* _O que fazer_
Reescreva o trecho dos dados que começa na linha que contém "Rank the categories" e termina no final dos dados, substituindo "pie" por "circle" e mantendo todo o restante inalterado. Não inclua as imagens na resposta.

* _Dados_
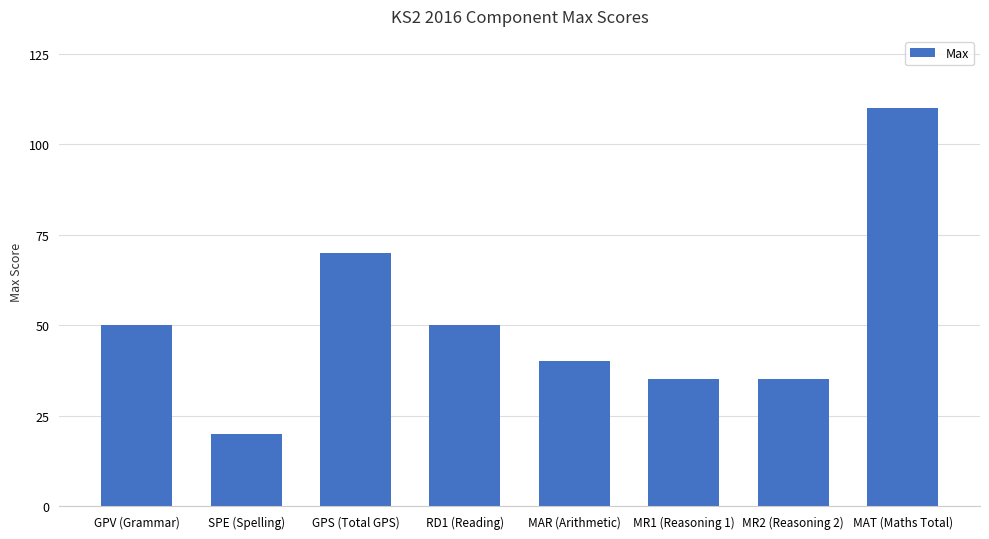

Approximately how many times larger is the value at MAR (Arithmetic) compared to MAT (Maths Total)?

0.4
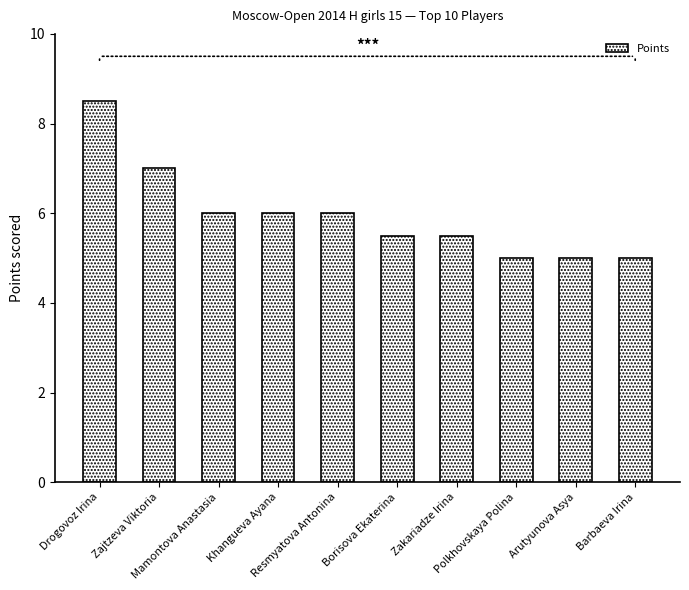

Is it true that the value at Barbaeva Irina is 8.9?

False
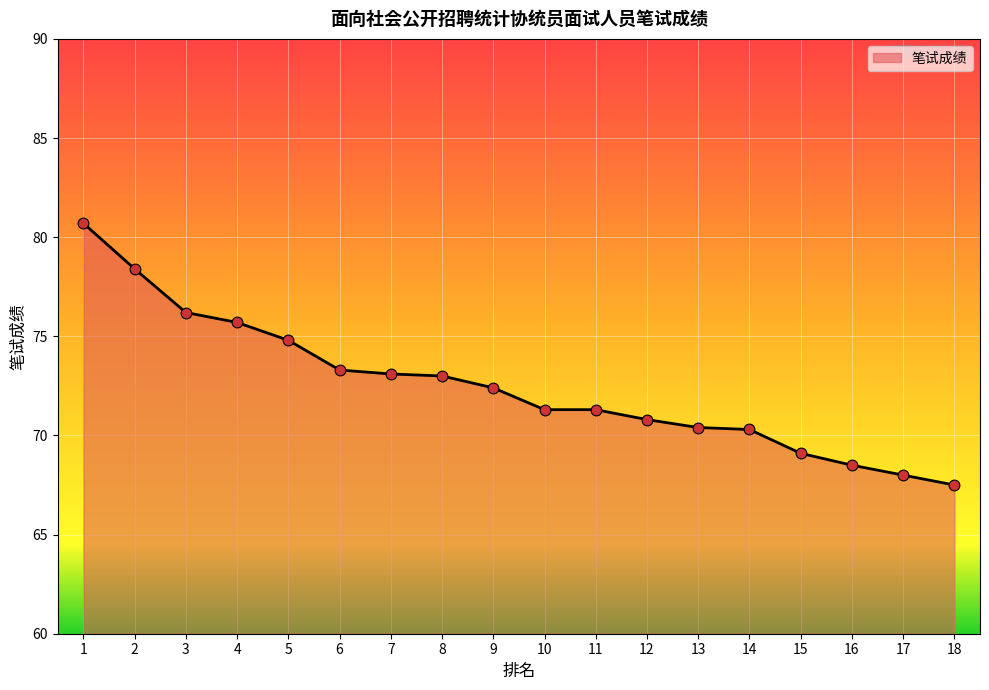

What is the change in value from 9 to 10?

-1.1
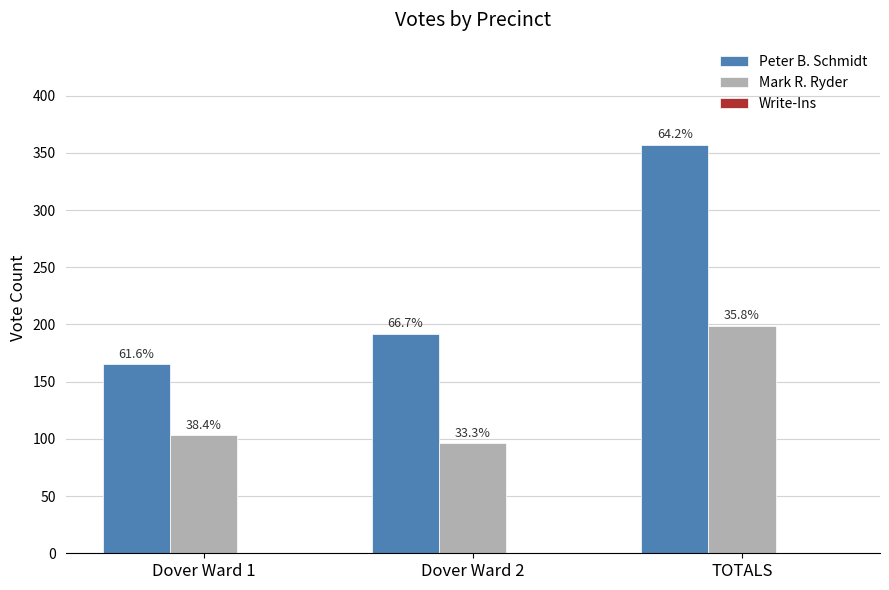

Reading left to right, transcribe all the data shown in this chart.

Peter B. Schmidt: 165	192	357
Mark R. Ryder: 103	96	199
Write-Ins: 0	0	0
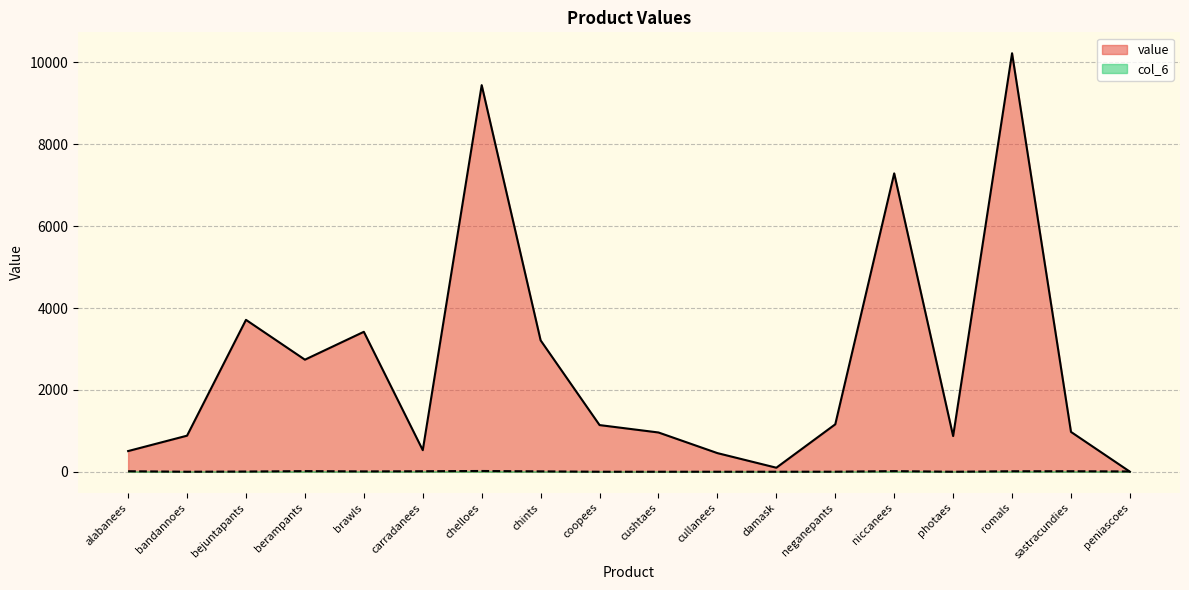

What is the label of the 18th point from the right?

alabanees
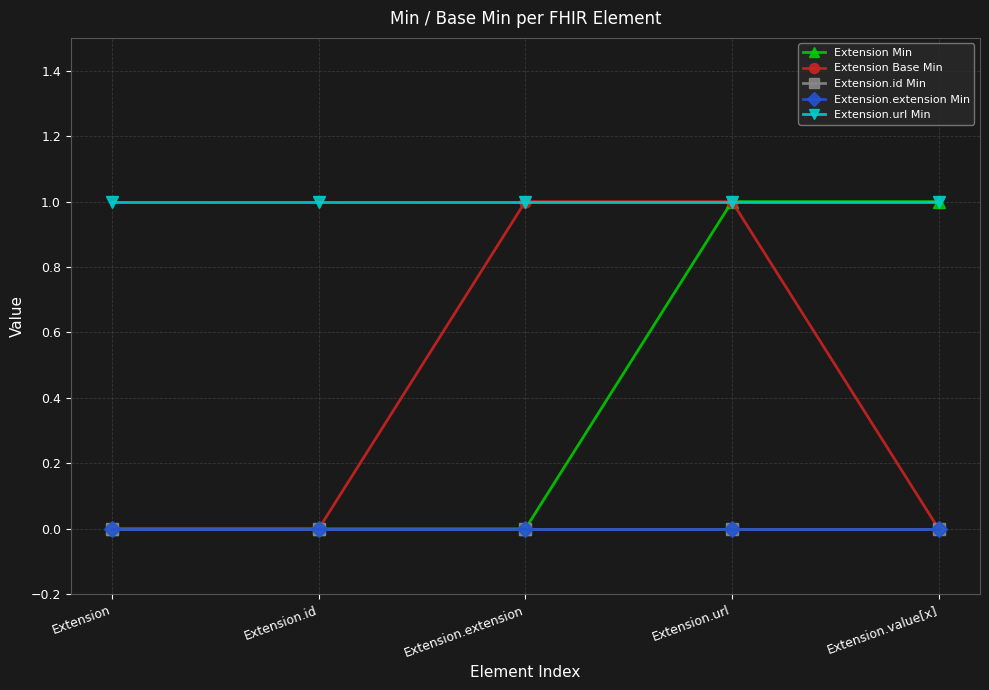

Does the chart have visible grid lines?

Yes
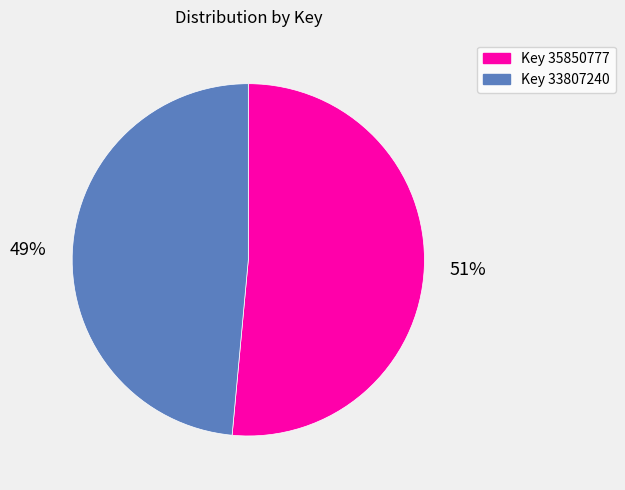

How many segments does this pie chart have?

2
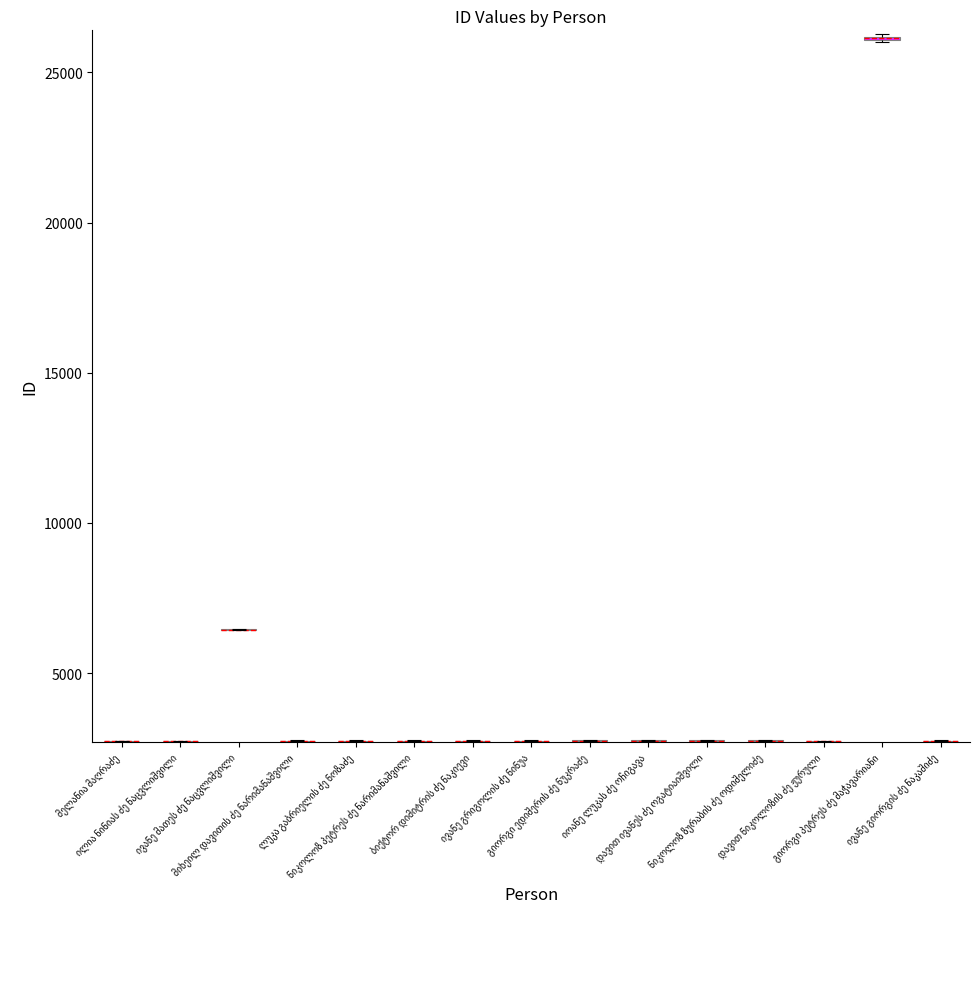

Rank the categories by value from lowest to highest.

ილია ნინიას ძე ნაცვლიშვილი, დავით ნიკოლოზის ძე ჟურული, მელანია მაღრაძე, მიხეილ დავითის ძე ნარიმანაშვილი, ლუკა გაბრიელის ძე ნოზაძე, ნიკოლოზ პეტრეს ძე ნარიმანაშვილი, ივანე გიორგის ძე ნაკაშიძე, ბიქტორ დიმიტრის ძე ნაკიევი, ივანე გრიგოლის ძე ნინუა, გიორგი ედიშერის ძე ნუკრაძე, იოანე ლუკას ძე ოჩიგავა, დავით ივანეს ძე ოგატიაიშვილი, ნიკოლოზ ზურაბის ძე ოდიშელიძე, ივანე მათეს ძე ნაცვლიშვილი, გიორგი პეტრეს ძე მაჭავარიანი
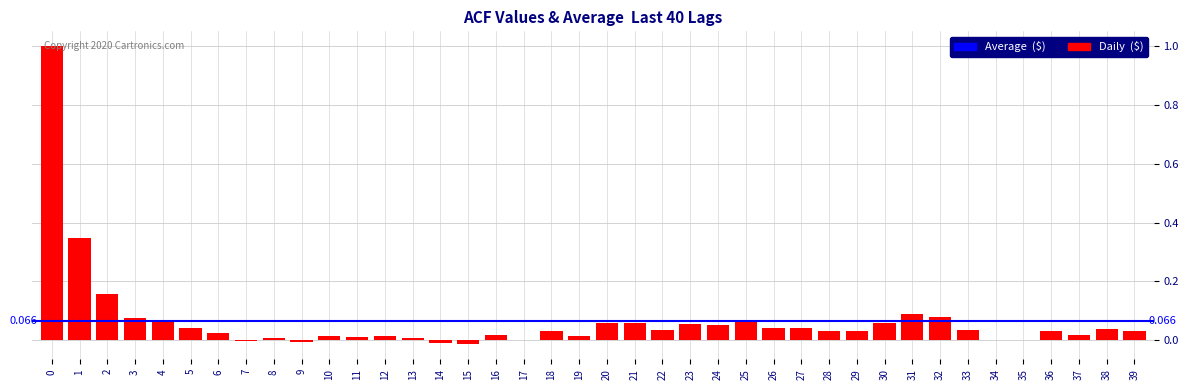

How many distinct data groups are displayed?

1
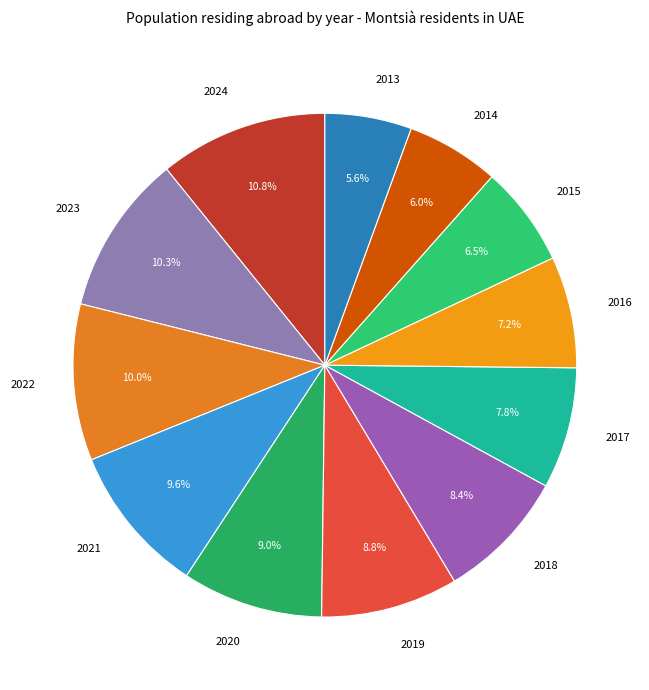

Is 2016 the majority of the pie?

No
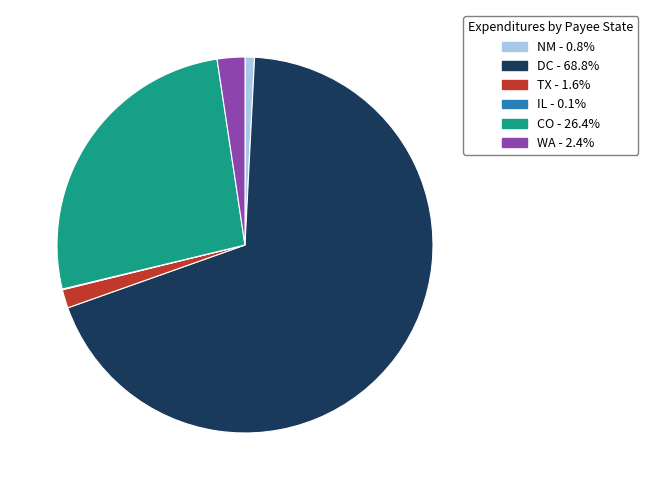

Is there a majority slice in this chart?

Yes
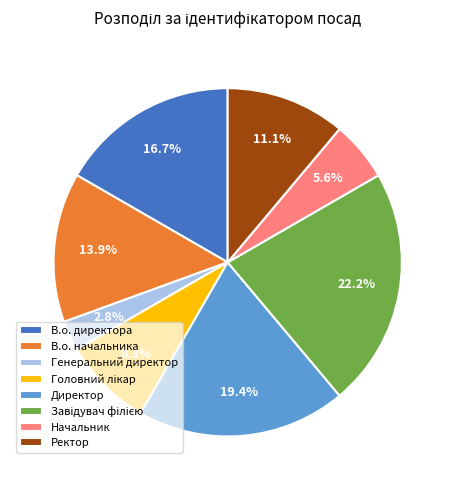

The В.о. начальника slice represents 22% of the pie. True or false?

False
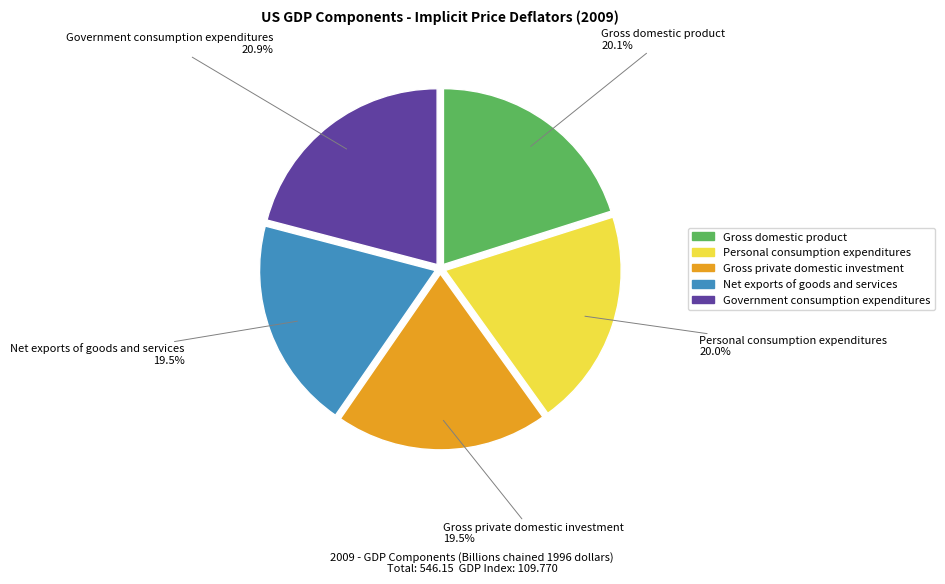

Which category has the biggest portion of the pie?

Government consumption expenditures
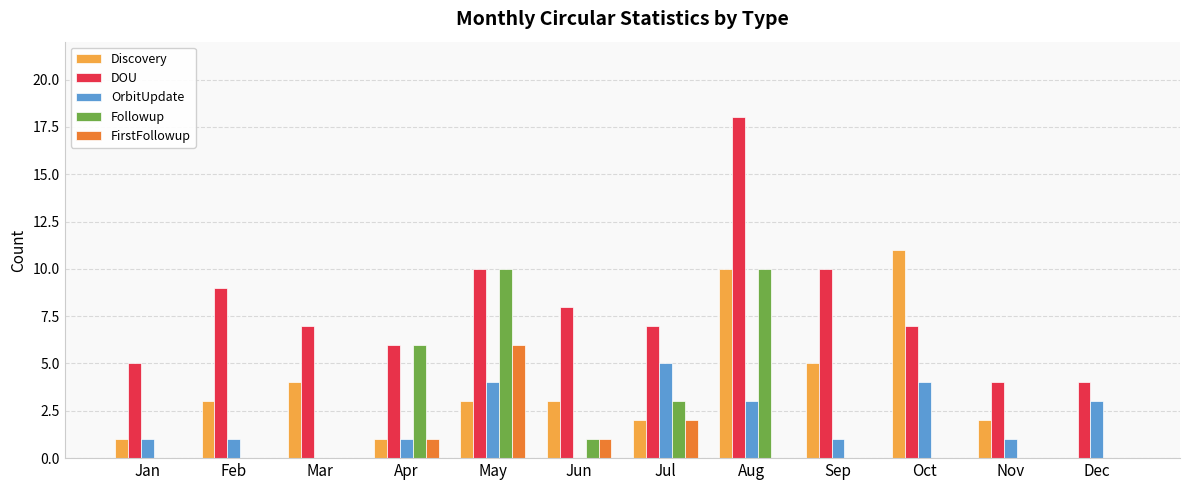

Count the number of categories in the chart.

12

* _Resposta da tarefa_
Rank the categories by value from lowest to highest.

ილია ნინიას ძე ნაცვლიშვილი, დავით ნიკოლოზის ძე ჟურული, მელანია მაღრაძე, მიხეილ დავითის ძე ნარიმანაშვილი, ლუკა გაბრიელის ძე ნოზაძე, ნიკოლოზ პეტრეს ძე ნარიმანაშვილი, ივანე გიორგის ძე ნაკაშიძე, ბიქტორ დიმიტრის ძე ნაკიევი, ივანე გრიგოლის ძე ნინუა, გიორგი ედიშერის ძე ნუკრაძე, იოანე ლუკას ძე ოჩიგავა, დავით ივანეს ძე ოგატიაიშვილი, ნიკოლოზ ზურაბის ძე ოდიშელიძე, ივანე მათეს ძე ნაცვლიშვილი, გიორგი პეტრეს ძე მაჭავარიანი

How many distinct data groups are displayed?

1

Is 2016 the majority of the circle?

No

Is there a majority slice in this chart?

Yes

The В.о. начальника slice represents 22% of the circle. True or false?

False

Which category has the biggest portion of the circle?

Government consumption expenditures

Count the number of categories in the chart.

12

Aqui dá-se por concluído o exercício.